## [SERIE DI ESERCIZI]
1 - Trascrivi dal brano sull'adozione ad Atene il passo che va da "Ma qualora la" fino a "diverse orazioni giunteci)." compreso.
2 - Stabilisci se le affermazioni seguenti concordano con il brano sull'adozione ad Atene, rispondendo sì o no e citando alla lettera le parole del brano che lo decidono: (a) ad Atene chiunque poteva adottare un figlio; (b) il bambino adottato riceveva l'eredità ma non il nome di famiglia; (c) tra le fonti elencate dalla storica francese figurano Lisia e Demostene.

## [BRANO DA ESAMINARE]
****
Ma qualora la donna fosse risultata ‘sterile’ cosa accadeva? Era fondamentale per l’uomo assicurare che qualcuno potesse ricevere l’eredità di famiglia; così come ai giorni nostri (ma con le dovute distinzioni), esisteva anche allora la possibilità di adottare un figlio. L’istituto dell’adozione era praticato in Atene e la storica francese enumera una serie di fonti (Lisia, Demostene) che comprovano l’esistenza dello stesso. Non tutti potevano adottare, ma soltanto chi non avesse già un figlio maschio ed era importante, anche, che il padre del bambino adottato, giudicando l’eredità concessa dal ‘nuovo padre’, ritenesse l’adozione giusta e lecita. Ovviamente il bambino adottato non riceveva il nome di famiglia, ma soltanto l’eredità (spesso quest’ultima era motivo di diverse cause giudiziarie come dimostrato dalle diverse orazioni giunteci).

Passiamo ora a trattare la nascita dei figli e la descrizione dei momenti ludici e educativi che attendevano i giovanissimi rampolli degli ateniesi.
****
## [DATI REGISTRATI]
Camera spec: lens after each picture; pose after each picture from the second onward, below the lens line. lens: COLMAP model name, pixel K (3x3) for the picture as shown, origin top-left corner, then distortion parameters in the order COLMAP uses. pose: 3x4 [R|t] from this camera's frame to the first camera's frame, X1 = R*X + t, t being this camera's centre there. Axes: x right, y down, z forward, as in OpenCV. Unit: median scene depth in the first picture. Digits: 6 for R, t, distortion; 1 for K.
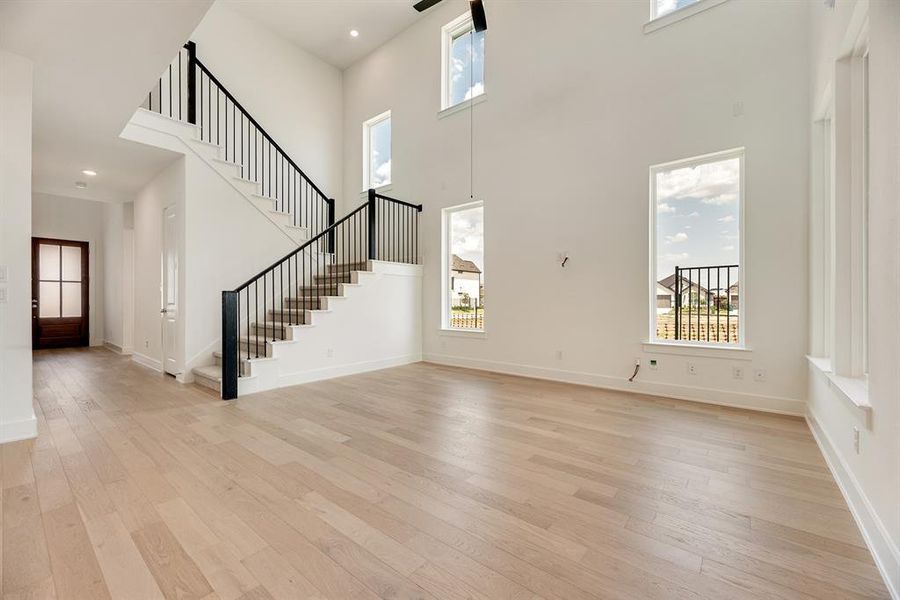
lens RADIAL K [[368.2, 0, 454.3], [0, 368.2, 302.3], [0, 0, 1]] dist [-0.000260, -0.000160]
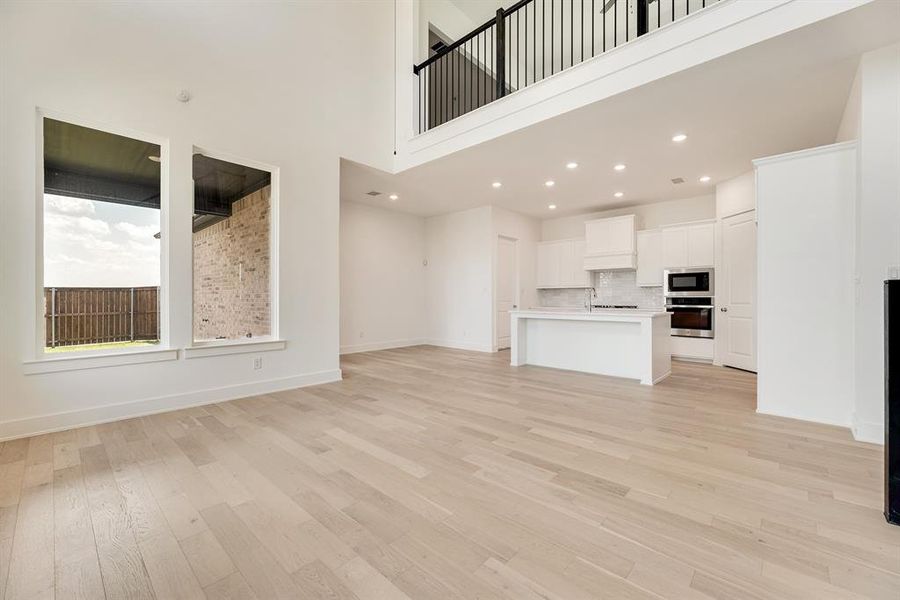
lens RADIAL K [[368.2, 0, 450.7], [0, 368.2, 300.9], [0, 0, 1]] dist [-0.000260, -0.000160]
pose [[-0.998193, -0.001818, 0.060069, -0.064757], [-0.001198, 0.999946, 0.010363, -0.005911], [-0.060084, 0.010272, -0.998140, 1.082678]]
****
## [RISPOSTE PER ESERCIZIO]
1 -
Ma qualora la donna fosse risultata ‘sterile’ cosa accadeva? Era fondamentale per l’uomo assicurare che qualcuno potesse ricevere l’eredità di famiglia; così come ai giorni nostri (ma con le dovute distinzioni), esisteva anche allora la possibilità di adottare un figlio. L’istituto dell’adozione era praticato in Atene e la storica francese enumera una serie di fonti (Lisia, Demostene) che comprovano l’esistenza dello stesso. Non tutti potevano adottare, ma soltanto chi non avesse già un figlio maschio ed era importante, anche, che il padre del bambino adottato, giudicando l’eredità concessa dal ‘nuovo padre’, ritenesse l’adozione giusta e lecita. Ovviamente il bambino adottato non riceveva il nome di famiglia, ma soltanto l’eredità (spesso quest’ultima era motivo di diverse cause giudiziarie come dimostrato dalle diverse orazioni giunteci).

2 -
(a) No: "Non tutti potevano adottare, ma soltanto chi non avesse già un figlio maschio".
(b) Sì: "il bambino adottato non riceveva il nome di famiglia, ma soltanto l’eredità".
(c) Sì: "enumera una serie di fonti (Lisia, Demostene)".